On 12/29/2011 7:00 PM, Gavin Andresen wrote:
> RE: preventing OP_EVAL from executing the result of calculations:
>
>> This is not adequate:<data> OP_SHA256 OP_EVAL runs random code that is more> than 5 bytes.
> Good point, the rule should be "OP_EVAL shall fail if asked to execute
> 8 or fewer bytes."
>
> RE: this minor disadvantage:
>
>>> OP_EVALs are not executed, and so the code associated with them does
>>> not have to be part of the transaction, if they are in the
>>> non-executed branch of an OP_IF. That could be good for privacy, and
>>> could be good for reducing block-chain size.
>> I don't understand the above paragraph.

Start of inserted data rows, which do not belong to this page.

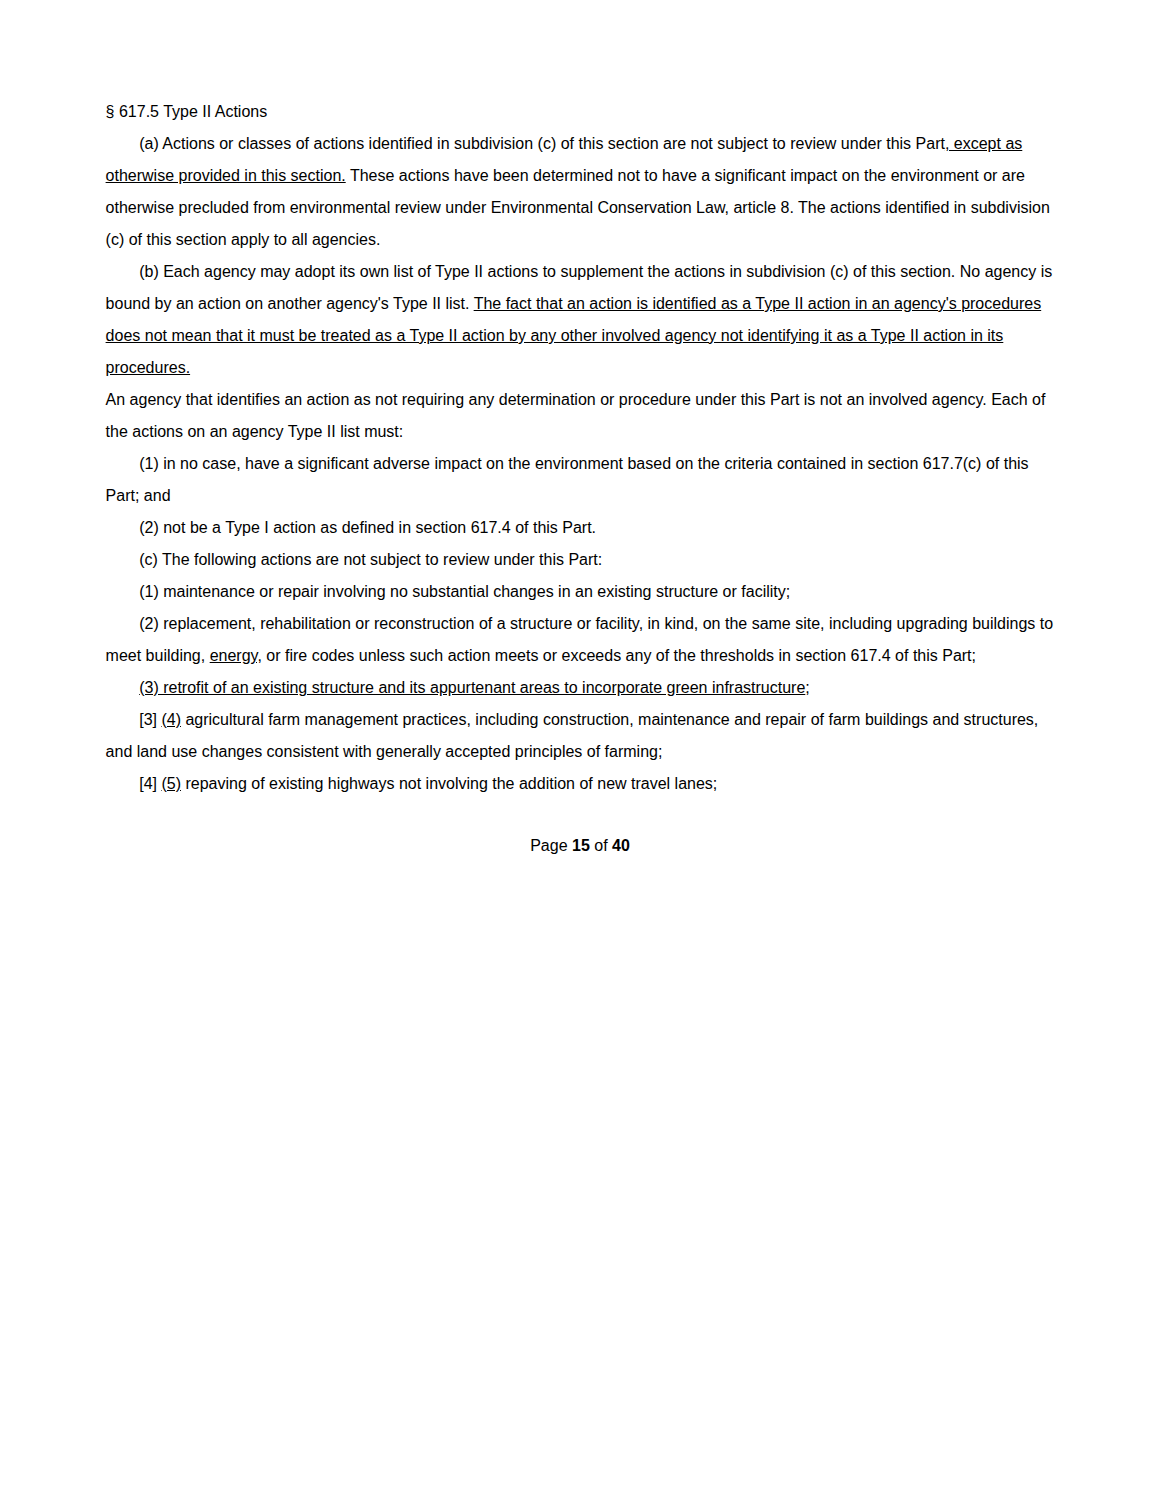§ 617.5 Type II Actions
(a) Actions or classes of actions identified in subdivision (c) of this section are not subject to review under this Part, except as otherwise provided in this section. These actions have been determined not to have a significant impact on the environment or are otherwise precluded from environmental review under Environmental Conservation Law, article 8. The actions identified in subdivision (c) of this section apply to all agencies.
(b) Each agency may adopt its own list of Type II actions to supplement the actions in subdivision (c) of this section. No agency is bound by an action on another agency's Type II list. The fact that an action is identified as a Type II action in an agency's procedures does not mean that it must be treated as a Type II action by any other involved agency not identifying it as a Type II action in its procedures.
An agency that identifies an action as not requiring any determination or procedure under this Part is not an involved agency. Each of the actions on an agency Type II list must:
(1) in no case, have a significant adverse impact on the environment based on the criteria contained in section 617.7(c) of this Part; and
(2) not be a Type I action as defined in section 617.4 of this Part.
(c) The following actions are not subject to review under this Part:
(1) maintenance or repair involving no substantial changes in an existing structure or facility;
(2) replacement, rehabilitation or reconstruction of a structure or facility, in kind, on the same site, including upgrading buildings to meet building, energy, or fire codes unless such action meets or exceeds any of the thresholds in section 617.4 of this Part;
(3) retrofit of an existing structure and its appurtenant areas to incorporate green infrastructure;
[3] (4) agricultural farm management practices, including construction, maintenance and repair of farm buildings and structures, and land use changes consistent with generally accepted principles of farming;
[4] (5) repaving of existing highways not involving the addition of new travel lanes;
Page 15 of 40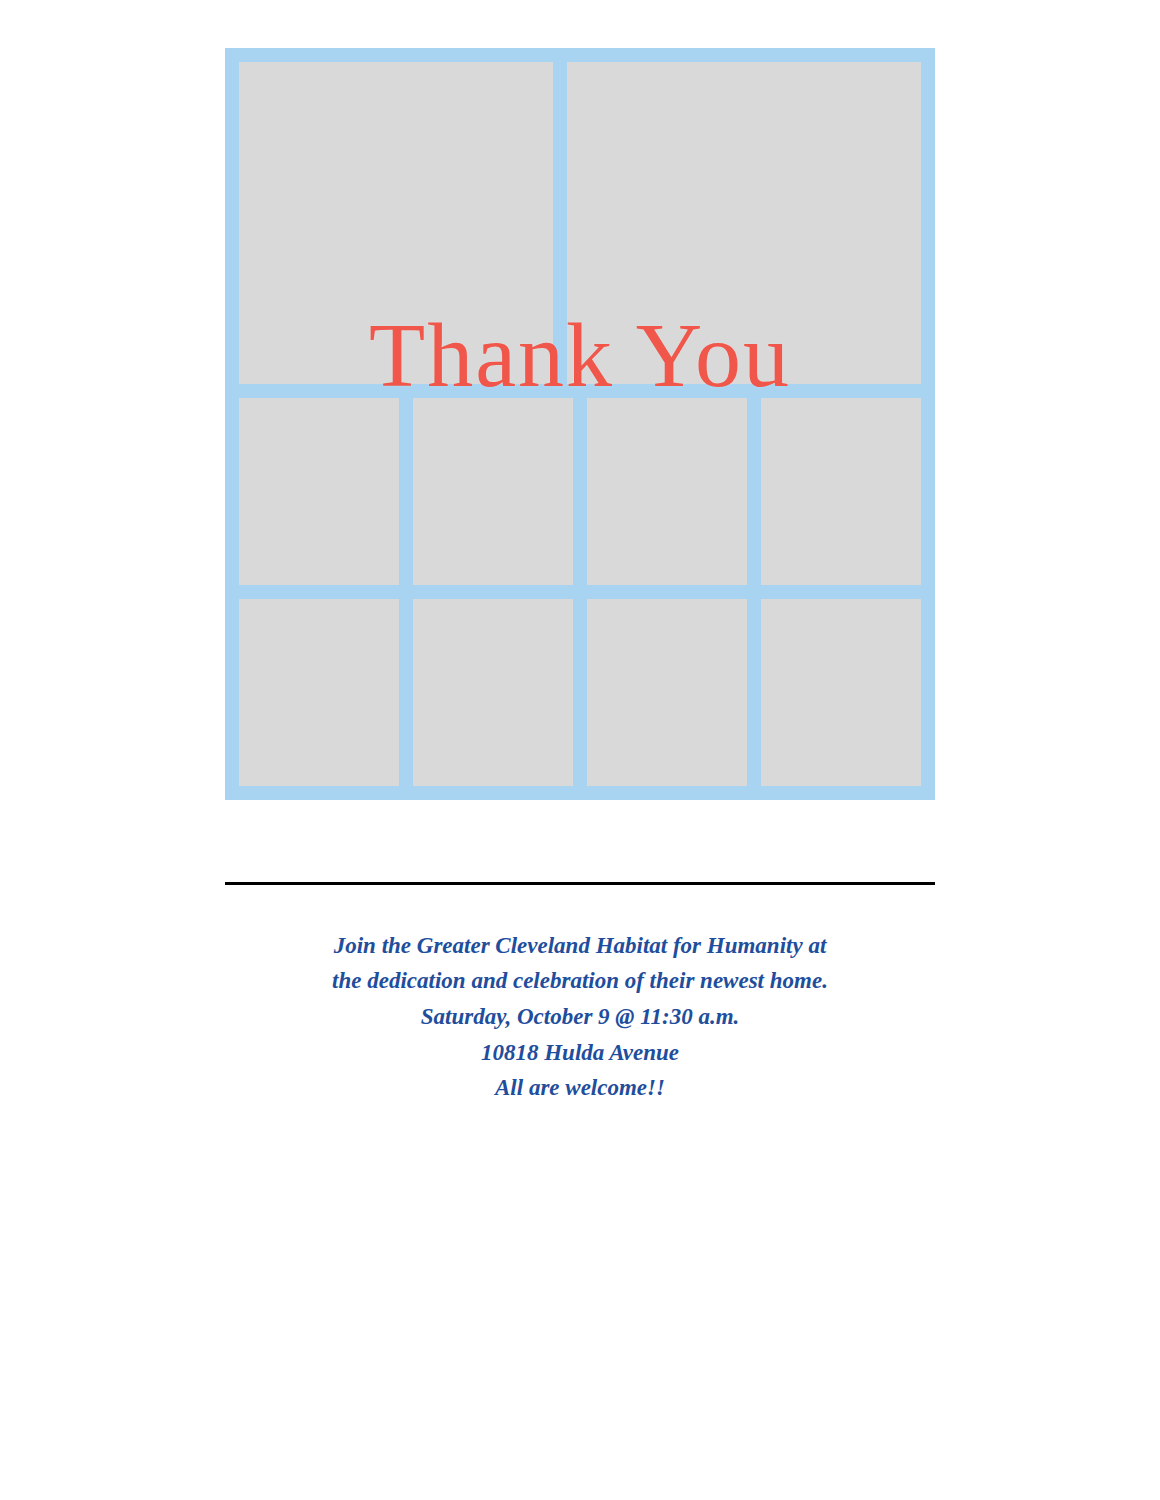Thank You
Join the Greater Cleveland Habitat for Humanity at
the dedication and celebration of their newest home.
Saturday, October 9 @ 11:30 a.m.
10818 Hulda Avenue
All are welcome!!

> It is the "Either This or That can redeem" case that motivated me to
> allow 2-deep EVAL recursion.
>
> Start with the most straightforward code for doing "this or that" (in
> pseudocode):
>
> scriptSig:<sigs> <either the code for This or the code for That>
> scriptPuKey:
> IF<hash of code> EQUALS hash of This or hash of That:
> EVAL
> ELSE
> fail validation
> ENDIF
>
> That can be done with CODESEPARATOR/CODEHASH.
>
> But if you want to then bundle that up so the scriptPubKey is a
> standard 'pay to script', you get:
>
> scriptSig:<sigs> <either the code for This or the code for That>
> <serialized IF... code from above>
> scriptPubKey: ... standard DUP HASH160<> EQUALVERIFY EVAL
>
> To be backwards compatible with old clients the scriptSig would have to be:
>
> <hash1> <hash2> <sigs> CODESEPARATOR this_or_that_code
> CODEHASH
> CODESEPARATOR
> IF<hash of code> does not equal hash2:
> fail verification
> ENDIF
>
> That could only be done if the definition of CODEHASH was modified to
> hash only the stuff between CODESEPARATORS instead of hashing from
> CODESEPARATOR to the end of the scriptSig.
>
> RE: static analysis:
>
>> Yes, but maybe there is other static analysis miners may want to do. I
>> can't imagine every scenario.
> The vast majority of miners are "discouraging" (not relaying or
> putting into blocks) anything besides 'standard' transaction types.
>
> Until somebody smarter than me (like Russell) has done a deep analysis
> of Script and all of its opcodes, I don't think that should change.
> The standard transaction types are easy to reason about, and the
> standard types extended with OP_EVAL are also easy to reason about--
> you can template-match them to find out how many ECDSA operations a
> CHECKMULTISIG will do, etc.
>
> Again, in practice, I don't think EVAL as proposed is a danger.
>
> RE: delaying EVAL rollout: I could live with rolling out just BIP 11
> (up-to-3-signature-CHECKMULTISIG as 'standard' transactions) and
> delaying EVAL rollout on the main network, but I worry that will just
> encourage people to delay thoroughly reviewing/testing for a couple of
> months, and we'll be right back here at the beginning of March.